### IL SUO COMPITO
Trascriva alla lettera il passo del testo in esame che va da «Dopo il Covid» a «dell’occupazione che cresce.».
==== TESTO IN ESAME
ROMA – Salari bassi e manager strapagati. Sergio Mattarella, nel giorno del varo della manovra, lancia l’allarme sulla qualità del lavoro in Italia. «Troppi contratti pirata». «Troppi squilibri nelle retribuzioni. L’invito a porvi riparo è rivolto «alle parti sociali e alle istituzioni». Ci sono «tante famiglie sospinte sotto la soglia della povertà nonostante il lavoro di almeno uno dei componenti, mentre invece super manager godono di remunerazioni di centinaia o persino migliaia di volte superiori a quelle di dipendenti delle imprese».
Dopo il Covid «risultati positivi sono stati conseguiti dagli azionisti e robusti premi hanno riguardato taluni fra i dirigenti», ma senza che vi sia stato «l’incremento dei salari reali», tra i lavoratori. Quelli sono rimasti al palo. E il costo della vita cresce.
Un controcanto, quindi. Rivolto anche a chi, nel governo, suona soltanto la fanfara dell’occupazione che cresce.
Società in movimento
L’ha pronunciato, al Quirinale, durante la cerimonia di consegna delle Stelle al merito del lavoro. Ha riconosciuto «il trend positivo dell’occupazione», perché mostra «una società italiana in movimento».
========
==== DATI FORNITI
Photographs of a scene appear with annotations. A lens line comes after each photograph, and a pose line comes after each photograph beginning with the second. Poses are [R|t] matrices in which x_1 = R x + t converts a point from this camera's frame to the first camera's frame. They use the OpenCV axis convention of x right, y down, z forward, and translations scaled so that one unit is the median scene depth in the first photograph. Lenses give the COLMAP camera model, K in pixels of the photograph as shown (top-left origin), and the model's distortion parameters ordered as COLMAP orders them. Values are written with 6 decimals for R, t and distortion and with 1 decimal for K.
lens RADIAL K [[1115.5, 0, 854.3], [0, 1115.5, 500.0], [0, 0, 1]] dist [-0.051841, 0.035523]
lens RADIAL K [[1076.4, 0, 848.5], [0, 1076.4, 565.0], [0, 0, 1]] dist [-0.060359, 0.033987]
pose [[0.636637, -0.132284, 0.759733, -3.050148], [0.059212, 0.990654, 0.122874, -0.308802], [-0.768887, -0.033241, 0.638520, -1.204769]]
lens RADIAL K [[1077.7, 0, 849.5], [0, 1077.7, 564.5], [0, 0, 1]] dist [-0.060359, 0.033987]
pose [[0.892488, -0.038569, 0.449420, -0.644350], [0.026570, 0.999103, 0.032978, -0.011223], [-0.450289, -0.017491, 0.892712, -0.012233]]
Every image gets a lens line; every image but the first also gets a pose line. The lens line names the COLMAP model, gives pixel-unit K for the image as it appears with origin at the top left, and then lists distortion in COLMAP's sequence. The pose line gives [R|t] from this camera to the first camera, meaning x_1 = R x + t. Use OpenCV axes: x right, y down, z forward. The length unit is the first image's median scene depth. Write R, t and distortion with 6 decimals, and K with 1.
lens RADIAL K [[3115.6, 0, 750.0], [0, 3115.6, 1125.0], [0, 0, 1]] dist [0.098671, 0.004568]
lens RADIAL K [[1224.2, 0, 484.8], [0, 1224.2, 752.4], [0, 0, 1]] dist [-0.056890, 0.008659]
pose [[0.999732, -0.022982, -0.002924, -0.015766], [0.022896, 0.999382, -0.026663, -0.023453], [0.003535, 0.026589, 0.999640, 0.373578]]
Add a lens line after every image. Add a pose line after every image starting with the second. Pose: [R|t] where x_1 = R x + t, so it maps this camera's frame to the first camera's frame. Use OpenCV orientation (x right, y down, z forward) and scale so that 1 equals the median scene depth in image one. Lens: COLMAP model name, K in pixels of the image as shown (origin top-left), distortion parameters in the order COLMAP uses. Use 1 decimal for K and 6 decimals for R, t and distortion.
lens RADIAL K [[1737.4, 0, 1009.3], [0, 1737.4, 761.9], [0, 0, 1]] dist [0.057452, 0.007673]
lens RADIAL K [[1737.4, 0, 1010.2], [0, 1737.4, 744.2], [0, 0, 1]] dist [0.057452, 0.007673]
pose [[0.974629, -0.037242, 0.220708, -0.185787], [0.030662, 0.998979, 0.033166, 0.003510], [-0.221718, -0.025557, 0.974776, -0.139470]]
========
### RISULTATO ATTESO
Dopo il Covid «risultati positivi sono stati conseguiti dagli azionisti e robusti premi hanno riguardato taluni fra i dirigenti», ma senza che vi sia stato «l’incremento dei salari reali», tra i lavoratori. Quelli sono rimasti al palo. E il costo della vita cresce.
Un controcanto, quindi. Rivolto anche a chi, nel governo, suona soltanto la fanfara dell’occupazione che cresce.